Job
Output the text lines of every row below verbatim. Leave the pictures out of your answer.

(Dataset excerpts)
__________________________________________________

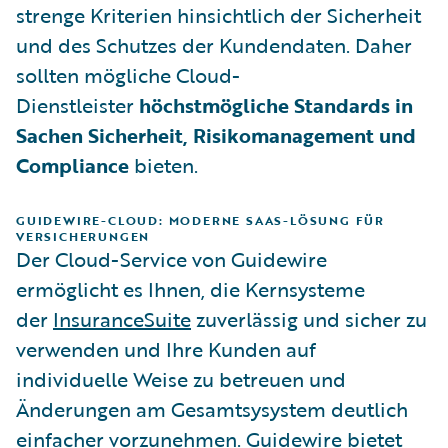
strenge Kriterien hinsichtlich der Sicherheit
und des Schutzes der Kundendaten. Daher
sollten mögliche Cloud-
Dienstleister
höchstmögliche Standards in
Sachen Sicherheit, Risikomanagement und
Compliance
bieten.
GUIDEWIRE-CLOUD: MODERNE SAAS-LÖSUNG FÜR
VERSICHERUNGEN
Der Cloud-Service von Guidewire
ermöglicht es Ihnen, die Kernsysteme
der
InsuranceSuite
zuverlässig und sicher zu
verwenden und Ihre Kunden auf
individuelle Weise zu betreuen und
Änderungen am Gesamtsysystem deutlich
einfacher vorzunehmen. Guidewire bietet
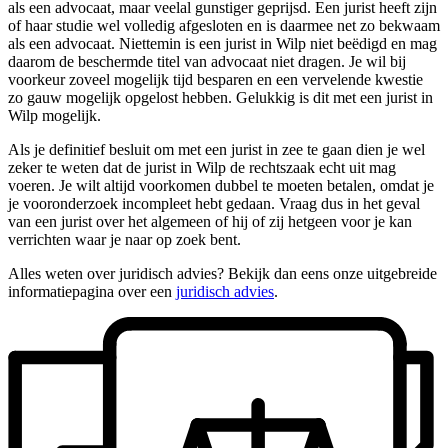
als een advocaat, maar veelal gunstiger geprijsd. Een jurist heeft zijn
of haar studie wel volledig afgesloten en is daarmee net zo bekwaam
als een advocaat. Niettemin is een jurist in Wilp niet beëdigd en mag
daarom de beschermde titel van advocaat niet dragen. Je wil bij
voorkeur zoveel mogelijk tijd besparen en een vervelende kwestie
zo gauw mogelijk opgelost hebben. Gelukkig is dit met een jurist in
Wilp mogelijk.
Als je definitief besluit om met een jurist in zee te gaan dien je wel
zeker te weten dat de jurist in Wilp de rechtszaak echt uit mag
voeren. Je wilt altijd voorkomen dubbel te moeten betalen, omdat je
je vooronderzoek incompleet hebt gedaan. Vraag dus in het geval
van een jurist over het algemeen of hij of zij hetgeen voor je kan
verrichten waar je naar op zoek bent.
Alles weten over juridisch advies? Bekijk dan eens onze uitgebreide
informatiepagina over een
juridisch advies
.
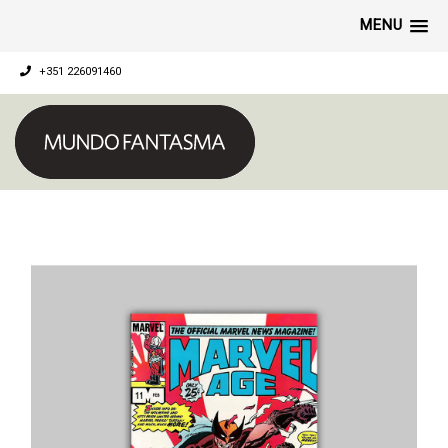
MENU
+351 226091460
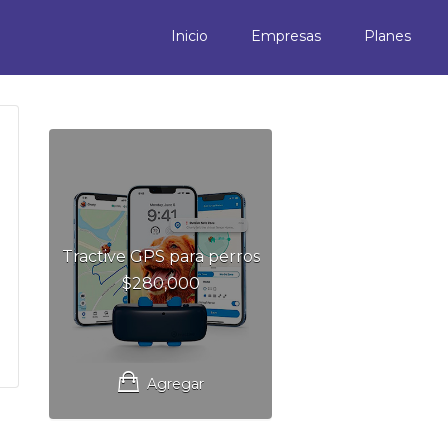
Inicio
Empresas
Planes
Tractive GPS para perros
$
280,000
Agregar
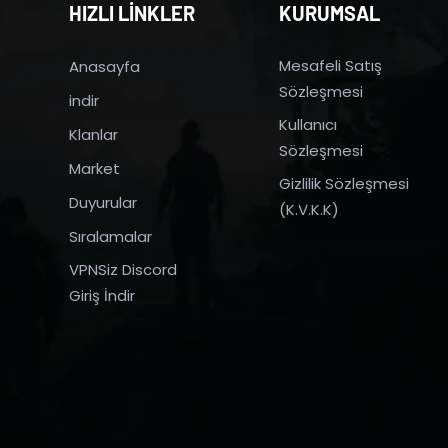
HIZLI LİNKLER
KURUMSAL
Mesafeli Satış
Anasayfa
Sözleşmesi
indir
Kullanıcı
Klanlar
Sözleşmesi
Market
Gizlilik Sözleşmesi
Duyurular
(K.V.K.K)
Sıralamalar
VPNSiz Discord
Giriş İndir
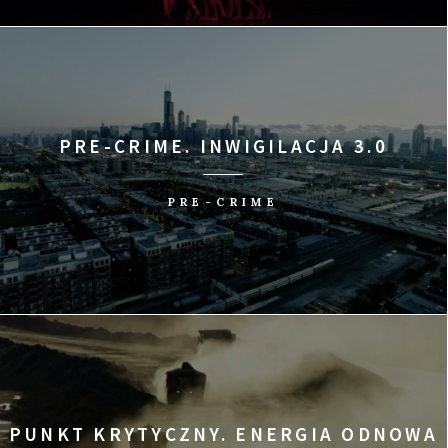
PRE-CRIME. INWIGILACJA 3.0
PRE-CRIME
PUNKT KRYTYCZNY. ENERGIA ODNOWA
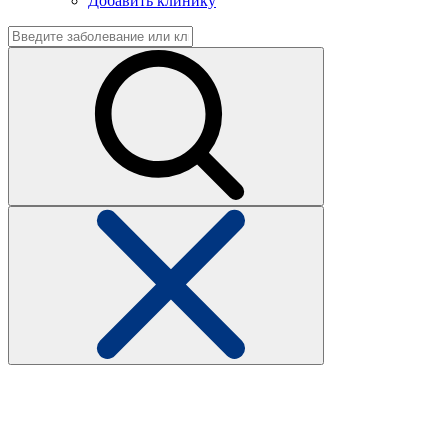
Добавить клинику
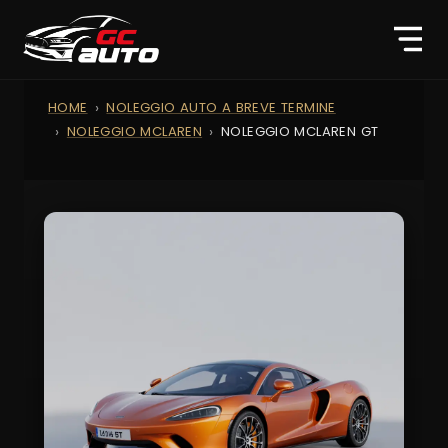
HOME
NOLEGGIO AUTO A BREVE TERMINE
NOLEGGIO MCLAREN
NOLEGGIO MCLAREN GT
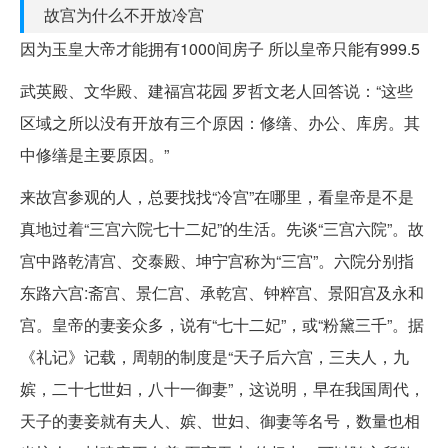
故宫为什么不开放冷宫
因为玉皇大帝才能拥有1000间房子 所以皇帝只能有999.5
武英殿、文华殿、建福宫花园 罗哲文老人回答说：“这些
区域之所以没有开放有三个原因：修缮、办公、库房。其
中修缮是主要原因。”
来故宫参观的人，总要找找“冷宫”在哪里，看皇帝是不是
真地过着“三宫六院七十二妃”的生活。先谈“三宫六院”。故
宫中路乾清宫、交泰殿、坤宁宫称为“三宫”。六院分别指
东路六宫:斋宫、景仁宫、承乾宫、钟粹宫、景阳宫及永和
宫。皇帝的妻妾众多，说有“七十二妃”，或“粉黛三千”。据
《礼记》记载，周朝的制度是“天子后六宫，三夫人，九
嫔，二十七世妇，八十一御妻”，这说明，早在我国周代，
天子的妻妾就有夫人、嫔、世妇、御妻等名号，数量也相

__________________________________________________

Exercise response
strenge Kriterien hinsichtlich der Sicherheit
und des Schutzes der Kundendaten. Daher
sollten mögliche Cloud-
Dienstleister
höchstmögliche Standards in
Sachen Sicherheit, Risikomanagement und
Compliance
bieten.
GUIDEWIRE-CLOUD: MODERNE SAAS-LÖSUNG FÜR
VERSICHERUNGEN
Der Cloud-Service von Guidewire
ermöglicht es Ihnen, die Kernsysteme
der
InsuranceSuite
zuverlässig und sicher zu
verwenden und Ihre Kunden auf
individuelle Weise zu betreuen und
Änderungen am Gesamtsysystem deutlich
einfacher vorzunehmen. Guidewire bietet
als een advocaat, maar veelal gunstiger geprijsd. Een jurist heeft zijn
of haar studie wel volledig afgesloten en is daarmee net zo bekwaam
als een advocaat. Niettemin is een jurist in Wilp niet beëdigd en mag
daarom de beschermde titel van advocaat niet dragen. Je wil bij
voorkeur zoveel mogelijk tijd besparen en een vervelende kwestie
zo gauw mogelijk opgelost hebben. Gelukkig is dit met een jurist in
Wilp mogelijk.
Als je definitief besluit om met een jurist in zee te gaan dien je wel
zeker te weten dat de jurist in Wilp de rechtszaak echt uit mag
voeren. Je wilt altijd voorkomen dubbel te moeten betalen, omdat je
je vooronderzoek incompleet hebt gedaan. Vraag dus in het geval
van een jurist over het algemeen of hij of zij hetgeen voor je kan
verrichten waar je naar op zoek bent.
Alles weten over juridisch advies? Bekijk dan eens onze uitgebreide
informatiepagina over een
juridisch advies
.
MENU
+351 226091460
Inicio
Empresas
Planes
Tractive GPS para perros
$
280,000
Agregar
HIZLI LİNKLER
KURUMSAL
Mesafeli Satış
Anasayfa
Sözleşmesi
indir
Kullanıcı
Klanlar
Sözleşmesi
Market
Gizlilik Sözleşmesi
Duyurular
(K.V.K.K)
Sıralamalar
VPNSiz Discord
Giriş İndir
PRE-CRIME. INWIGILACJA 3.0
PRE-CRIME
PUNKT KRYTYCZNY. ENERGIA ODNOWA
Добавить клинику
HOME
NOLEGGIO AUTO A BREVE TERMINE
NOLEGGIO MCLAREN
NOLEGGIO MCLAREN GT
故宫为什么不开放冷宫
因为玉皇大帝才能拥有1000间房子 所以皇帝只能有999.5
武英殿、文华殿、建福宫花园 罗哲文老人回答说：“这些
区域之所以没有开放有三个原因：修缮、办公、库房。其
中修缮是主要原因。”
来故宫参观的人，总要找找“冷宫”在哪里，看皇帝是不是
真地过着“三宫六院七十二妃”的生活。先谈“三宫六院”。故
宫中路乾清宫、交泰殿、坤宁宫称为“三宫”。六院分别指
东路六宫:斋宫、景仁宫、承乾宫、钟粹宫、景阳宫及永和
宫。皇帝的妻妾众多，说有“七十二妃”，或“粉黛三千”。据
《礼记》记载，周朝的制度是“天子后六宫，三夫人，九
嫔，二十七世妇，八十一御妻”，这说明，早在我国周代，
天子的妻妾就有夫人、嫔、世妇、御妻等名号，数量也相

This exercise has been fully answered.